Start of Text

March 19, 2023
NPR recently published a segment featuring Mark Williams, Master Lecturer of Finance, discussing the collapse of Silicon Valley Bank and how it has been a victim of its own success.
Between 2020 and 2022, SVB’s tech company customers tripled its deposit base, bringing in billions and billions of dollars during the early pandemic. All those billions were the result of the bank’s risk-taking in lending money to start-ups and companies that couldn’t get loans elsewhere. SVB stowed all the billions it earned from taking these risks in US government bonds. Although US bonds are considered to be the safest investment, they are not super profitable. Because the bank bought its government bonds before interest rates rose, the bond price is directly linked to interest rates. Older bonds lose market value when interest rates rise because new bonds pay higher interest rates. When rates started climbing quickly, the price of Silicon Valley Bank’s bonds tumbled and took huge losses by selling off its bonds, resulting in investors pulling out their money quickly.
“In a single day last week, depositors knocked on the door and pulled 41 billion depositor dollars out,” says Williams. “That’s about a quarter of their total deposits. No bank, no matter how strong, could ever survive that sort of withdrawal… that sort of run on the bank.”
It is believed that investors are now depositing their money into big banks that customers see as safer or into US government bonds.

End of Text
Start of Information supplied

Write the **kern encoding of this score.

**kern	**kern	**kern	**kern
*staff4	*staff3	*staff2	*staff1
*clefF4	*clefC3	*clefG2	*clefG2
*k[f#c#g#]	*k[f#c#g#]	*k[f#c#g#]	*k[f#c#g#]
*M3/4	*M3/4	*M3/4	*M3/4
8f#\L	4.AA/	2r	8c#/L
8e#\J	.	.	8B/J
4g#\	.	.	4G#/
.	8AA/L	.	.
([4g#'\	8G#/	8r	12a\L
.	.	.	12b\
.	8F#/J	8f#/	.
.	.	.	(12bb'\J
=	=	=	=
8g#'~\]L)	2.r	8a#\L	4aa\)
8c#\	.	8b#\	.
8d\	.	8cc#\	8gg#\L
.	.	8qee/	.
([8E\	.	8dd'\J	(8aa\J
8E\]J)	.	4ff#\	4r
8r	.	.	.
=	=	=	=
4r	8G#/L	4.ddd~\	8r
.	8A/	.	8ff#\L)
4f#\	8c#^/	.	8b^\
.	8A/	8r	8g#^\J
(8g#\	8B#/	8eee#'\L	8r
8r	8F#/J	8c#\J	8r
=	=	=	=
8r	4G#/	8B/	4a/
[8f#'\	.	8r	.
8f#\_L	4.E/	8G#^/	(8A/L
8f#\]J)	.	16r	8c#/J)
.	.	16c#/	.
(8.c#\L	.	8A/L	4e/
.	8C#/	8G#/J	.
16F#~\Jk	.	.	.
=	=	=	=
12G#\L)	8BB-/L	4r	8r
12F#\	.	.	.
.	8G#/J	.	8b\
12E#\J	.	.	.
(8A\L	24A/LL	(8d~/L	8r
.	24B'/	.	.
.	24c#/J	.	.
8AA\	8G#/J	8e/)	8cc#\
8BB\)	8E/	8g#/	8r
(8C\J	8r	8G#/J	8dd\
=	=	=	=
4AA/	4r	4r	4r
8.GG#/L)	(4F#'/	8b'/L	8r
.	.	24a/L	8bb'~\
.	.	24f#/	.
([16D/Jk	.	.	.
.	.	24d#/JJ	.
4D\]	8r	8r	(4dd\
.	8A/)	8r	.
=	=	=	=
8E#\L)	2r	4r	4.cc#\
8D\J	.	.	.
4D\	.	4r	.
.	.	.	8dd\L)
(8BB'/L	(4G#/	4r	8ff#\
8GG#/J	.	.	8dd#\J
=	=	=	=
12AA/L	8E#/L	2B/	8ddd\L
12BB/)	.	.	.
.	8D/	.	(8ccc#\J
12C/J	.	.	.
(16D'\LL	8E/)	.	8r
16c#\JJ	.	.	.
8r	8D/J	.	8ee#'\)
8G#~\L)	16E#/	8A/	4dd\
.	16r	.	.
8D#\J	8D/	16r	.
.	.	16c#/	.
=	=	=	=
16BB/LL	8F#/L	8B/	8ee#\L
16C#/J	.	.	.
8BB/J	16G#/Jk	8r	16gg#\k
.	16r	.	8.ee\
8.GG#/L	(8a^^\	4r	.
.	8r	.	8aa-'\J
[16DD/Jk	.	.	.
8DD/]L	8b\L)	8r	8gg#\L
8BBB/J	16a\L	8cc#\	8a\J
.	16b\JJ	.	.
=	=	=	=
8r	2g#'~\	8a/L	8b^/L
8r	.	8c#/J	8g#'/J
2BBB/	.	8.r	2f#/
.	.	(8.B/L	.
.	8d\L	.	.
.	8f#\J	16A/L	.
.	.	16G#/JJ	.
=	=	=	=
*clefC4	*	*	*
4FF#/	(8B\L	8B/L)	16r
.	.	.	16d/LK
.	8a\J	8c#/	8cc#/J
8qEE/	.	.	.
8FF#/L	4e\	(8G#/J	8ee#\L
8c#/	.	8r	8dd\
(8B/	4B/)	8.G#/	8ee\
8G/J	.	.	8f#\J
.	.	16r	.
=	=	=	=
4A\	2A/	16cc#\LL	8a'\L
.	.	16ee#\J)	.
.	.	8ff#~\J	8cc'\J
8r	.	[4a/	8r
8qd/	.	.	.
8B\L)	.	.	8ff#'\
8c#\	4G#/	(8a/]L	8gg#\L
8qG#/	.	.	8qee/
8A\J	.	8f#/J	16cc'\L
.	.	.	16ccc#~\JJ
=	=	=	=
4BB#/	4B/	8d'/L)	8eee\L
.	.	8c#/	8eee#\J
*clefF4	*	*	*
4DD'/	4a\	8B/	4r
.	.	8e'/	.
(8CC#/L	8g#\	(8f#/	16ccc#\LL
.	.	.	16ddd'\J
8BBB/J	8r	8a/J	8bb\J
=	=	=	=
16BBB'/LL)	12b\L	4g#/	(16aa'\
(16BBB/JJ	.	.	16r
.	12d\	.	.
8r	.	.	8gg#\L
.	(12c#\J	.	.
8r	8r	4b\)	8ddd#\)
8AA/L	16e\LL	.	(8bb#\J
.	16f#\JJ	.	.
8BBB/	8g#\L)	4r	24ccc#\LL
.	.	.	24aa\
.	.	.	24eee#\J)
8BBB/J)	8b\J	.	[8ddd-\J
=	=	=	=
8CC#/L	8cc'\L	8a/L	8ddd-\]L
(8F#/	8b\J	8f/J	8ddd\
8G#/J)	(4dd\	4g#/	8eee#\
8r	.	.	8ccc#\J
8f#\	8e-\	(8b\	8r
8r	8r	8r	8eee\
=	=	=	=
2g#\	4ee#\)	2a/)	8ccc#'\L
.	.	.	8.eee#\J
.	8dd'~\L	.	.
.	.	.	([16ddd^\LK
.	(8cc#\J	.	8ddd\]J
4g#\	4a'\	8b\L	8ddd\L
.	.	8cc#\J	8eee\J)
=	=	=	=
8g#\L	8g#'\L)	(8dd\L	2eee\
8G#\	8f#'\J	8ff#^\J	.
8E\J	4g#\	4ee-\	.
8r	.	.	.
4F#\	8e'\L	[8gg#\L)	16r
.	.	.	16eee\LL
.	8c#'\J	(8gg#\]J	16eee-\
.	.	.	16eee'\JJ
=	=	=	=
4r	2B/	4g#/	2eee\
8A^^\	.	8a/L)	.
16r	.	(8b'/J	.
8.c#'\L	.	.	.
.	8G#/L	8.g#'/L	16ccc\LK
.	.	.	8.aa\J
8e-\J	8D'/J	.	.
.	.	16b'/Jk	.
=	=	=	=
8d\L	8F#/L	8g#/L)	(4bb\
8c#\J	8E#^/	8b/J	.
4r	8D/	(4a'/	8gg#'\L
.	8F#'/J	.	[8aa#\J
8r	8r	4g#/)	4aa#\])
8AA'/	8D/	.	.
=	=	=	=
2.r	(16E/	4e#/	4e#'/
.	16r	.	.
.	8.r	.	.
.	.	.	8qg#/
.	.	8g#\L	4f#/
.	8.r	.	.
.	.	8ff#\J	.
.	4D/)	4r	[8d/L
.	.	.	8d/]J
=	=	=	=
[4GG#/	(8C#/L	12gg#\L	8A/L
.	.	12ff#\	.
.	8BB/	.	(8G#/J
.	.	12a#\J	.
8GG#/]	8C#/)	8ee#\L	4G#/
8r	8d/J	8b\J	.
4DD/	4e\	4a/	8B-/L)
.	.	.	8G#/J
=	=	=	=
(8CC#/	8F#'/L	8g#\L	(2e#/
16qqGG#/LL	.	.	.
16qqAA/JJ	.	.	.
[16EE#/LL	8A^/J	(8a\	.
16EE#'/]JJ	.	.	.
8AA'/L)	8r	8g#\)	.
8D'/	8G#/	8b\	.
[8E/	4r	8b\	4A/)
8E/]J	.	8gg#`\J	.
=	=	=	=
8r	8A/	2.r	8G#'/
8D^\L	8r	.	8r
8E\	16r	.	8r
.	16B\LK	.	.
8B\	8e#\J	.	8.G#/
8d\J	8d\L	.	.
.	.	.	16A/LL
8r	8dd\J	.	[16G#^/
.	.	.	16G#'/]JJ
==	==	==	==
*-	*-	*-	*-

End of Information supplied

• Exercise objective:
From the Silicon Valley Bank article above, write out word for word the part that opens with the words containing "Between 2020 and" and closes with "their money quickly.".

• Written solution:
Between 2020 and 2022, SVB’s tech company customers tripled its deposit base, bringing in billions and billions of dollars during the early pandemic. All those billions were the result of the bank’s risk-taking in lending money to start-ups and companies that couldn’t get loans elsewhere. SVB stowed all the billions it earned from taking these risks in US government bonds. Although US bonds are considered to be the safest investment, they are not super profitable. Because the bank bought its government bonds before interest rates rose, the bond price is directly linked to interest rates. Older bonds lose market value when interest rates rise because new bonds pay higher interest rates. When rates started climbing quickly, the price of Silicon Valley Bank’s bonds tumbled and took huge losses by selling off its bonds, resulting in investors pulling out their money quickly.